=== Your goal ===
From the data below, copy exactly the lines that lie between the one holding "194: (417, 560)" and the one holding "200: (437, 289)", including both, and nothing more.
Dataset extract Block Start
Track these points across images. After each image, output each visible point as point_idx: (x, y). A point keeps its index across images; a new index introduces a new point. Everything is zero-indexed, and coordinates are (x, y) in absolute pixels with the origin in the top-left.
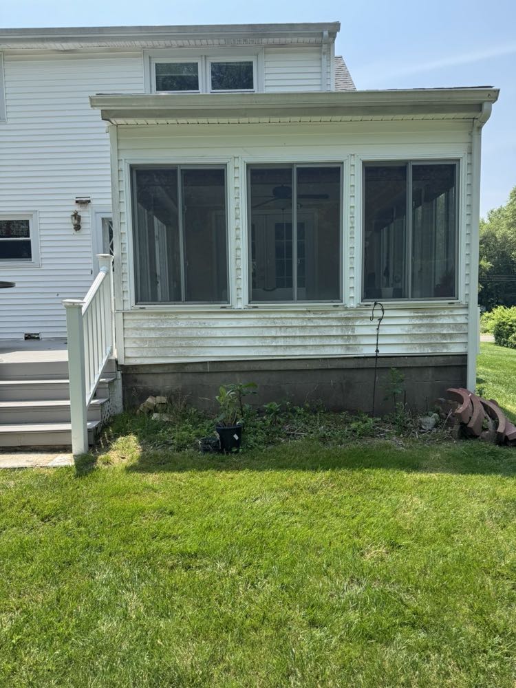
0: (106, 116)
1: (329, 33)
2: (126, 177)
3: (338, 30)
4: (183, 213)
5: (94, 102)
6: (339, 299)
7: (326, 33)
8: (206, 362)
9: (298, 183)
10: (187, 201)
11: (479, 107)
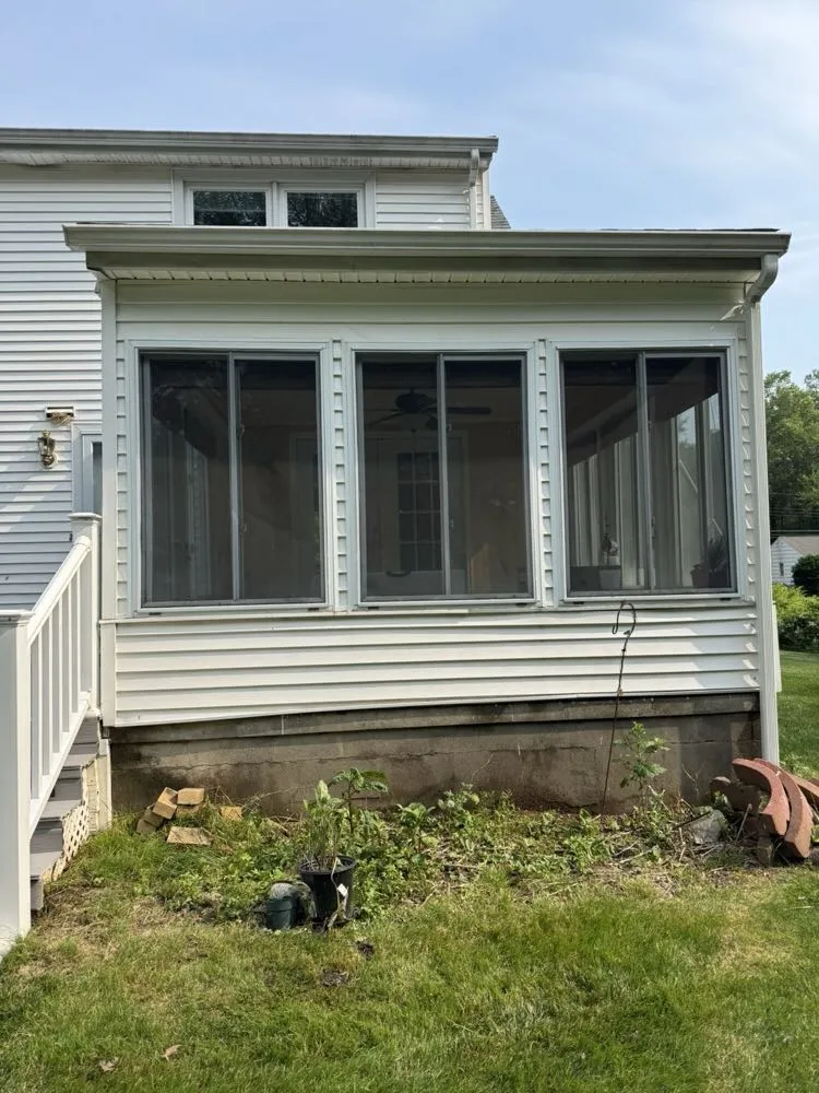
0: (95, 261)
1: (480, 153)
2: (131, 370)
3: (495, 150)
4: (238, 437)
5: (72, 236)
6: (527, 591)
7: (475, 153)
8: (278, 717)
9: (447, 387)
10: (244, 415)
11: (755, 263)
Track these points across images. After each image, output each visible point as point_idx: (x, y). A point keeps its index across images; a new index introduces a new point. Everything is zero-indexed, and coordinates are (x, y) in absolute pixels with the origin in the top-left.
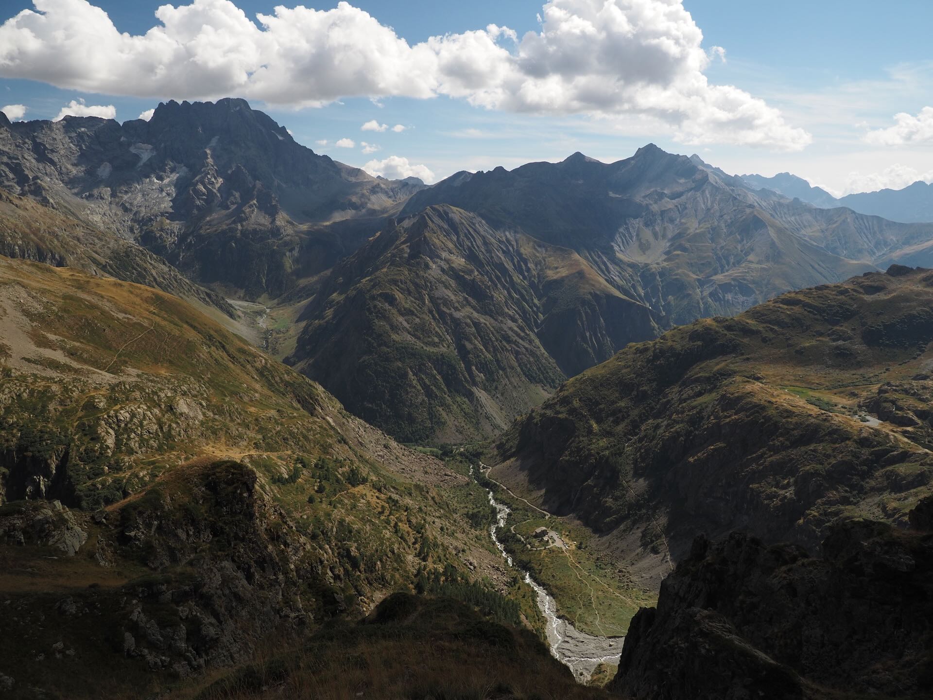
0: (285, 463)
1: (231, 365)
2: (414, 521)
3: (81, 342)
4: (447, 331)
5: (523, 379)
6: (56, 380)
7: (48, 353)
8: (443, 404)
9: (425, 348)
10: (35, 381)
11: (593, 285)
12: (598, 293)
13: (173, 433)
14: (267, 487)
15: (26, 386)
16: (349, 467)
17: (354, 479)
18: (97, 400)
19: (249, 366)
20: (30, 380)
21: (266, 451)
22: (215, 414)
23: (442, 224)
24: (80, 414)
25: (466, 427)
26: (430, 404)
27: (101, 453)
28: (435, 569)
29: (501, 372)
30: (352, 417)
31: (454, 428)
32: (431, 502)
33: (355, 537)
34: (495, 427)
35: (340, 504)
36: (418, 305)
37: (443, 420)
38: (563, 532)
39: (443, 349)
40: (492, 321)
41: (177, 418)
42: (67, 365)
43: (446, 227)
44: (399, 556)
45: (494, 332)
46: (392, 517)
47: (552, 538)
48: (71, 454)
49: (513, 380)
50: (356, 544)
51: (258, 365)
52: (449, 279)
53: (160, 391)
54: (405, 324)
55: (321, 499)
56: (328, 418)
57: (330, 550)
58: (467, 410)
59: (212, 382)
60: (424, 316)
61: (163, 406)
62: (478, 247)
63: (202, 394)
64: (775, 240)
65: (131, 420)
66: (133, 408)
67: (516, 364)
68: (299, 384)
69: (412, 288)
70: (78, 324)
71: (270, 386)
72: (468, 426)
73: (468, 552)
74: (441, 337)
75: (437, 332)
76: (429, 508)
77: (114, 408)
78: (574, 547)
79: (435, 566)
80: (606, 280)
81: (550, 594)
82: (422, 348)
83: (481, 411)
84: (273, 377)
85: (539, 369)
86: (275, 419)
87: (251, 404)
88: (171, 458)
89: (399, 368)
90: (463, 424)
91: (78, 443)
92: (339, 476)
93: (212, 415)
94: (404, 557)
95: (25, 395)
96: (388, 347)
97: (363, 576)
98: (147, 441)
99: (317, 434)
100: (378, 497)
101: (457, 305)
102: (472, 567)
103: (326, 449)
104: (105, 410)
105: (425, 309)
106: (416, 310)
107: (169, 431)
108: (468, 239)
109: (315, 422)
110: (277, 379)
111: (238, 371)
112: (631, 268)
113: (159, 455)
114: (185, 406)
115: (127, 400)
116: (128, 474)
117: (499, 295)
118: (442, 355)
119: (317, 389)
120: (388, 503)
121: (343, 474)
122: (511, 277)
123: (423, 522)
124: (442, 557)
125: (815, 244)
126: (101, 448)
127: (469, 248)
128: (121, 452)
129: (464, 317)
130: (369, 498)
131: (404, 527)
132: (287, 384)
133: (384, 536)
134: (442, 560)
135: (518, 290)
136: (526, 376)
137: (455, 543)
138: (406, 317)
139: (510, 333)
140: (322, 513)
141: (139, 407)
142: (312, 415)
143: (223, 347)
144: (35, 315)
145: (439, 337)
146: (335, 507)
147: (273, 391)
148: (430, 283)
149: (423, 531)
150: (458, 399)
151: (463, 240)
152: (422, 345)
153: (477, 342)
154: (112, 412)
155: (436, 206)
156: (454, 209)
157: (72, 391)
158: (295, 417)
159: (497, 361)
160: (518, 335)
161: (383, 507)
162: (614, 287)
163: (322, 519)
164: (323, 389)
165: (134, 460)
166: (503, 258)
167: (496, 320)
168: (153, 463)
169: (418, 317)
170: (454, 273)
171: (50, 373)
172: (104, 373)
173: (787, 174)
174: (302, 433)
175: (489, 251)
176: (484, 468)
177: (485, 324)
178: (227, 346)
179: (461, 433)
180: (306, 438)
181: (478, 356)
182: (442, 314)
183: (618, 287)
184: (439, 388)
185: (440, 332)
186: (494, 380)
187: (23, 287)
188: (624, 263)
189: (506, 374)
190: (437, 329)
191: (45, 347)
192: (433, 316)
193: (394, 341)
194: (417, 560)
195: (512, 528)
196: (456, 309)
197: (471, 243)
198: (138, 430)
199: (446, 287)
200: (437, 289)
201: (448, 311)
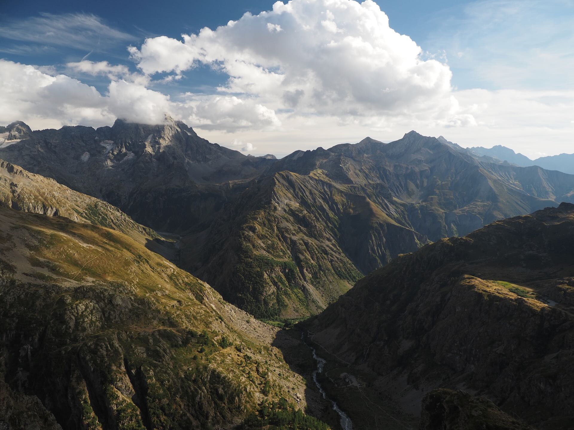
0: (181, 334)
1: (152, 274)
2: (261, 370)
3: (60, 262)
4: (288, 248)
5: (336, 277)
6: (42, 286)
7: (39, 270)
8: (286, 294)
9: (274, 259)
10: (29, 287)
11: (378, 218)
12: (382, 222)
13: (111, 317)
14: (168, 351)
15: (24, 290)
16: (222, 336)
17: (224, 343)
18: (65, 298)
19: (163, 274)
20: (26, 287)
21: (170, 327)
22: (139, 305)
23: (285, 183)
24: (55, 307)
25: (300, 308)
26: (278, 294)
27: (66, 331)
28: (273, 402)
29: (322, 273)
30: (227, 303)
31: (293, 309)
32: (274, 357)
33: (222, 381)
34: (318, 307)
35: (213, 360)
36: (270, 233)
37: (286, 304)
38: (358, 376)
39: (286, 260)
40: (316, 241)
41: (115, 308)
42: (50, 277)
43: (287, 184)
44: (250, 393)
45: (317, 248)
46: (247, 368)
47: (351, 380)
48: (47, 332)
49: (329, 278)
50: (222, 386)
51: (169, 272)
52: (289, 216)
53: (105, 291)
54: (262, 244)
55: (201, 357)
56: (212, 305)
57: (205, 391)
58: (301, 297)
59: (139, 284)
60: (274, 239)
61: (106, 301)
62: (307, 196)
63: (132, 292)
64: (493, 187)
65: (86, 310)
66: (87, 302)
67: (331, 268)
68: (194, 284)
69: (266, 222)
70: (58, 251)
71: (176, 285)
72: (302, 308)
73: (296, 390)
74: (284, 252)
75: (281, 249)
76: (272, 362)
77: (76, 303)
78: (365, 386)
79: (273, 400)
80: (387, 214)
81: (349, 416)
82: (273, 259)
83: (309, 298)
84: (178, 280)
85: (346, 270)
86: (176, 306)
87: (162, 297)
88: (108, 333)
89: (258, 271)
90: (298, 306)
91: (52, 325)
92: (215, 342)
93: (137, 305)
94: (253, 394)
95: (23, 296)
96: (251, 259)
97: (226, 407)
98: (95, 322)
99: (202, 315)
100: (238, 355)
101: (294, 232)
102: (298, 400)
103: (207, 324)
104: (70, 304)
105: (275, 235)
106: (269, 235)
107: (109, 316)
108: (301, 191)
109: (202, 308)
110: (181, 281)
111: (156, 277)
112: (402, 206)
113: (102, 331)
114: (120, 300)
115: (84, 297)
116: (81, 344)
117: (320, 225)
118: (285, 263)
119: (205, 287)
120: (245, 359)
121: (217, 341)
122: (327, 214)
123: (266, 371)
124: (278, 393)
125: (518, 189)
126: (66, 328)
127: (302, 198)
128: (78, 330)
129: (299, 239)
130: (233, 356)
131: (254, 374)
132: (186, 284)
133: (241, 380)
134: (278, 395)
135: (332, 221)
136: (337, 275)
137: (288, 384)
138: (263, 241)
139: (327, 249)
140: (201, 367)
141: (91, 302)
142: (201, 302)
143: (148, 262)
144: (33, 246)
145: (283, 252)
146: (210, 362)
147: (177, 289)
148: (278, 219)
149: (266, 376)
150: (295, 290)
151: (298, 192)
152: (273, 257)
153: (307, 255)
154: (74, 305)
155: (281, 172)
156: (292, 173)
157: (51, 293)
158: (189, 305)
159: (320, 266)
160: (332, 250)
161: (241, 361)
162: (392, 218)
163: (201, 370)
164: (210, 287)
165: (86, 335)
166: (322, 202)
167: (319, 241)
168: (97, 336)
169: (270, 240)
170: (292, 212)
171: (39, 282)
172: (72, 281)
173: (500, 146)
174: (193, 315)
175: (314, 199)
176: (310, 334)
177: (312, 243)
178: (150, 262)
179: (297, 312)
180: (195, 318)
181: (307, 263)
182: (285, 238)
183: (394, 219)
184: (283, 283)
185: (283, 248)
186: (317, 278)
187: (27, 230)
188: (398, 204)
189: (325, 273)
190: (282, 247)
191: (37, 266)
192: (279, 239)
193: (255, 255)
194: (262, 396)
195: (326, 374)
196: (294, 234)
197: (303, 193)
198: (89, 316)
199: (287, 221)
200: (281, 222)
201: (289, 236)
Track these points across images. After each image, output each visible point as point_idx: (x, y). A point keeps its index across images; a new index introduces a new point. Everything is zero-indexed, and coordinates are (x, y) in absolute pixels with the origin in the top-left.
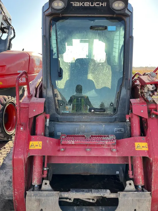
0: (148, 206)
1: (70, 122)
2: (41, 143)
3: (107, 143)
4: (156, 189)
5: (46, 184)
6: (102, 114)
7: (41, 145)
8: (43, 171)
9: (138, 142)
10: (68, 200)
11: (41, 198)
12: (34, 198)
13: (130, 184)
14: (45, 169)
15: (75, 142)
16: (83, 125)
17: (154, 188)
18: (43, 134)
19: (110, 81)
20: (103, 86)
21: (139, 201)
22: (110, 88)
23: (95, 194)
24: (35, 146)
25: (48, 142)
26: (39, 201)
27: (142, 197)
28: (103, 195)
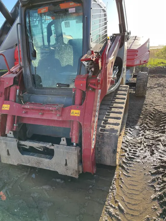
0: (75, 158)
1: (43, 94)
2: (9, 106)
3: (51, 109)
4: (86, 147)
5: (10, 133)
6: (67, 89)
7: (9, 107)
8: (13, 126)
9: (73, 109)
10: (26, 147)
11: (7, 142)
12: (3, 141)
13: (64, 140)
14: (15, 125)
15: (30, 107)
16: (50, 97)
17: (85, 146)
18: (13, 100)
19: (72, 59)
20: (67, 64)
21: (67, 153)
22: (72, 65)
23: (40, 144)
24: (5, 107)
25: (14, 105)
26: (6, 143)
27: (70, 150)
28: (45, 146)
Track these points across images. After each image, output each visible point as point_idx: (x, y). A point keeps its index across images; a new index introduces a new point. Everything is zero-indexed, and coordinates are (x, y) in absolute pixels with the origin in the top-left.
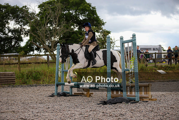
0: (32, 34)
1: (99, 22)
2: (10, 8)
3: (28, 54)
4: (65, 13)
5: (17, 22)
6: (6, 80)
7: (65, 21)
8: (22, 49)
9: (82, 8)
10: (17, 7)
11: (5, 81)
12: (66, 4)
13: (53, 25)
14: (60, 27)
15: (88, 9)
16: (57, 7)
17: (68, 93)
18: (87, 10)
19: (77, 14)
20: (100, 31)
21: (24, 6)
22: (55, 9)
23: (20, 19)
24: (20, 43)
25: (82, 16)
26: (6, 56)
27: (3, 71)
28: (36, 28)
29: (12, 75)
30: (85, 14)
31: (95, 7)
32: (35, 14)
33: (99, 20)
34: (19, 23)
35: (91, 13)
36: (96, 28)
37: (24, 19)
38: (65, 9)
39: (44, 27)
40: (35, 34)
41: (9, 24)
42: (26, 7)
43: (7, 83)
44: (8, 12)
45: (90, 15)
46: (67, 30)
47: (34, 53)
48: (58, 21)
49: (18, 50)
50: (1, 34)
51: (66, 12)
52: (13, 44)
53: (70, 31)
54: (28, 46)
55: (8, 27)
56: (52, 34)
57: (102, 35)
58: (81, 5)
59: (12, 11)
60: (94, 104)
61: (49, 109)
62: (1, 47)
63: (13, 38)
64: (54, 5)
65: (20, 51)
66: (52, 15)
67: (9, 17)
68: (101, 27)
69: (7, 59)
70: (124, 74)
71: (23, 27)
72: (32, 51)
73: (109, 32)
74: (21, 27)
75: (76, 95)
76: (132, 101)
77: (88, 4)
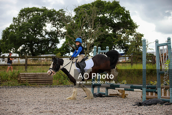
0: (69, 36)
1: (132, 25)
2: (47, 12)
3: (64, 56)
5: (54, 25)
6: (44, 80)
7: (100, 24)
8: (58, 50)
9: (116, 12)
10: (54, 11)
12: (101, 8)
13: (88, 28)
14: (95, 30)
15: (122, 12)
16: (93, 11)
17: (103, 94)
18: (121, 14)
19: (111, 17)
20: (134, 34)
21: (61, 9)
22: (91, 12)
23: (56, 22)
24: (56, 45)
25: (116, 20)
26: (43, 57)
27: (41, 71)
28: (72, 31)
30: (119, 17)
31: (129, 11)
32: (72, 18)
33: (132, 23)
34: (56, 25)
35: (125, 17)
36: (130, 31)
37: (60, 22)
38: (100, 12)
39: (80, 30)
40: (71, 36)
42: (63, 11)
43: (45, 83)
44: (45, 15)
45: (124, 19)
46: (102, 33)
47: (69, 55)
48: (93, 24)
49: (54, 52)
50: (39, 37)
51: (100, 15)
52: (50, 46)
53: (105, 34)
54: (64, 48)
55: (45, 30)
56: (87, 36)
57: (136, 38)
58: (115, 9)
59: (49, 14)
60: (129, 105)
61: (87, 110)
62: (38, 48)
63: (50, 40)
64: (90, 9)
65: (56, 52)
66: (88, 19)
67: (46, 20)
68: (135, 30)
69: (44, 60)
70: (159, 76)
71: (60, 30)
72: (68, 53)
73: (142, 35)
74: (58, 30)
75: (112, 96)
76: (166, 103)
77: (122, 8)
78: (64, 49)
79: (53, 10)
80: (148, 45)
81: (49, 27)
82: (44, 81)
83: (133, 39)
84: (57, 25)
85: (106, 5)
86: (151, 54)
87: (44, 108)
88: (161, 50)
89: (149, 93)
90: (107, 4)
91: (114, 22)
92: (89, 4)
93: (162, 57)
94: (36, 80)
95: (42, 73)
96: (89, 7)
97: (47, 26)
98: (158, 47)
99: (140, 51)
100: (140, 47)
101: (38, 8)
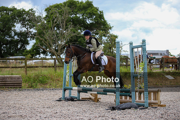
Dataset extract Block End
=== Answer section ===
194: (417, 560)
195: (512, 528)
196: (456, 309)
197: (471, 243)
198: (138, 430)
199: (446, 287)
200: (437, 289)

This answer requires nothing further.